Selected excerpt:
++++++++
Performance testing occurs throughout development cycles. Early-stage testing validates architectural assumptions with prototypes. Pre-release testing confirms the application meets requirements under projected load. Production monitoring provides ongoing performance validation and regression detection.

Key Principles

Performance testing encompasses multiple testing types, each measuring different system characteristics under distinct conditions. Load testing applies expected user volumes to verify the system handles normal operations. Stress testing exceeds normal capacity limits to identify breaking points and failure modes. Soak testing maintains sustained load over extended periods to detect memory leaks, resource exhaustion, and degradation over time.

Spike testing introduces sudden load increases to measure elasticity and recovery. Volume testing focuses on data quantity rather than concurrent users, validating database performance with realistic data volumes. Scalability testing measures how performance characteristics change as resources increase, determining whether systems scale linearly or encounter diminishing returns.

Performance metrics quantify system behavior across multiple dimensions. Response time measures the interval from request initiation to complete response delivery. Throughput indicates requests processed per time unit, typically measured in requests per second or transactions per minute. Concurrent users represent simultaneous active sessions the system supports while maintaining acceptable response times.

Resource utilization tracks CPU consumption, memory allocation, disk I/O rates, and network bandwidth usage. Error rates measure failed requests as load increases, revealing capacity limits and failure modes. Latency distribution shows response time variability, distinguishing median performance from worst-case scenarios that affect user experience.

# Measuring multiple performance metrics
class PerformanceMetrics
  attr_reader :response_times, :errors, :start_time

  def initialize
    @response_times = []
    @errors = 0
    @start_time = Time.now
  end

  def record_request(duration, success)
    @response_times << duration
    @errors += 1 unless success
  end

  def throughput
    @response_times.size / elapsed_time
  end

  def elapsed_time
    Time.now - @start_time
  end

  def percentile(p)
    sorted = @response_times.sort
    index = (p / 100.0 * sorted.size).ceil - 1
    sorted[index]
  end

  def report
    {
      total_requests: @response_times.size,
      throughput: throughput,
      error_rate: @errors.to_f / @response_times.size,
      median: percentile(50),
      p95: percentile(95),
      p99: percentile(99)
    }
  end
end

Baseline establishment creates reference points for performance comparison. Baseline measurements capture current performance characteristics before optimization work begins, enabling quantitative assessment of improvements. Baselines also establish acceptable performance ranges, making regressions detectable through continuous monitoring.

Test environment configuration critically affects result validity. Performance tests require production-like environments with equivalent hardware specifications, network topology, and data volumes. Testing against development databases with minimal data produces misleading results when production databases contain millions of records with different query execution plans.
++++++++
What you need to do:
A) Please answer these questions from the performance testing excerpt:
(i) What does soak testing aim to detect?
(ii) Which three percentiles does the report method in the code return?
(iii) What must the environment for performance tests be equivalent to production in?
B) Render this sentence from the performance testing excerpt in Spanish: "Spike testing introduces sudden load increases to measure elasticity and recovery."

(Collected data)
++++++++
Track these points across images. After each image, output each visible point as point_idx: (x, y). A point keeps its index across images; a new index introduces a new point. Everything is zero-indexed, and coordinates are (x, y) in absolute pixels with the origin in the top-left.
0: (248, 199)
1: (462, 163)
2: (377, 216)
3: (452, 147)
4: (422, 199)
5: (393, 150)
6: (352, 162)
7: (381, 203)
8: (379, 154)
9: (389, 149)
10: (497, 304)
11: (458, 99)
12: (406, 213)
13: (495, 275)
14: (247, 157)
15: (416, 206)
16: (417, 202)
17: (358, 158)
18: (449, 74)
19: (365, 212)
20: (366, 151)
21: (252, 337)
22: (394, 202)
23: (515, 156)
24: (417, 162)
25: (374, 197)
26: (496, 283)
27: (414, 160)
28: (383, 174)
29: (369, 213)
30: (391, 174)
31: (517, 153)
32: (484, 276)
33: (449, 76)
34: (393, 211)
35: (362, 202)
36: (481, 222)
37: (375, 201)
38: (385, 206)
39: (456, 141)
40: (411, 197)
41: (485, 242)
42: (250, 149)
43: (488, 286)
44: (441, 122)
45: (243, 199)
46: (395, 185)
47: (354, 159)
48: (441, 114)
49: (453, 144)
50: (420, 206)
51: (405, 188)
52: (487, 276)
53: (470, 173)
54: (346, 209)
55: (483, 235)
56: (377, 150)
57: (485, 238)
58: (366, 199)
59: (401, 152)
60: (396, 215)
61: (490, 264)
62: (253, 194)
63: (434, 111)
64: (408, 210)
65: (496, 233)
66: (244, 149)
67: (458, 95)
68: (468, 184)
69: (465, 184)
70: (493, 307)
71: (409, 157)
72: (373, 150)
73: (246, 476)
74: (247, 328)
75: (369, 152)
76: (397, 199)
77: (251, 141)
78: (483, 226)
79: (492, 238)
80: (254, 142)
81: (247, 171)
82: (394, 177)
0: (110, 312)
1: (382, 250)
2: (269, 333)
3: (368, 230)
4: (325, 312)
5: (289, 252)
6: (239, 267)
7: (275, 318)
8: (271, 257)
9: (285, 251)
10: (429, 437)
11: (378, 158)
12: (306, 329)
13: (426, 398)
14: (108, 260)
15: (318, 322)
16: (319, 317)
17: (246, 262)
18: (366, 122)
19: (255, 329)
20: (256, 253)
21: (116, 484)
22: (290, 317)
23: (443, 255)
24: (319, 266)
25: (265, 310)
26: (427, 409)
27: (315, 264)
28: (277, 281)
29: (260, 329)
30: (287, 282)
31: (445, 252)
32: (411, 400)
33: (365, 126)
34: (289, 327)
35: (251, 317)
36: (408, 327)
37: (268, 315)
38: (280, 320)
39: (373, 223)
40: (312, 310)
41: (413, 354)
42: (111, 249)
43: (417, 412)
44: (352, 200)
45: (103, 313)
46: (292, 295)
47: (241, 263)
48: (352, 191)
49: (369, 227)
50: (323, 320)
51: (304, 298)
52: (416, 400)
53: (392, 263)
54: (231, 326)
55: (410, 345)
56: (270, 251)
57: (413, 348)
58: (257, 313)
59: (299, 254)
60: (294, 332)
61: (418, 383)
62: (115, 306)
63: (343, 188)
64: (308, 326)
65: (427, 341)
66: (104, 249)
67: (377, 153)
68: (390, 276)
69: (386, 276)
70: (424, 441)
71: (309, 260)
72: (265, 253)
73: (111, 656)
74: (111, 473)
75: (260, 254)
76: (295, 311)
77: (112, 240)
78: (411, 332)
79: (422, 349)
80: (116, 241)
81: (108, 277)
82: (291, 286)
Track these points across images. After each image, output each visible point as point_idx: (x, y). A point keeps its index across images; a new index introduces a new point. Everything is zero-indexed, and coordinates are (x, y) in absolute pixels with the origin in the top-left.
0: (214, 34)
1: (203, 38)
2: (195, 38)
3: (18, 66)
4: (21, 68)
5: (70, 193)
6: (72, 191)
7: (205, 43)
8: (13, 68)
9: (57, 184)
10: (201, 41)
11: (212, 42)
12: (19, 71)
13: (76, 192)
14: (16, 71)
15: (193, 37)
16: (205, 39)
++++++++
Solutions to the tasks:
A)
(i) Memory leaks, resource exhaustion, and degradation over time.
(ii) The 50th (median), 95th, and 99th percentiles.
(iii) Hardware specifications, network topology, and data volumes.

B) Las pruebas de picos introducen aumentos repentinos de carga para medir la elasticidad y la recuperación.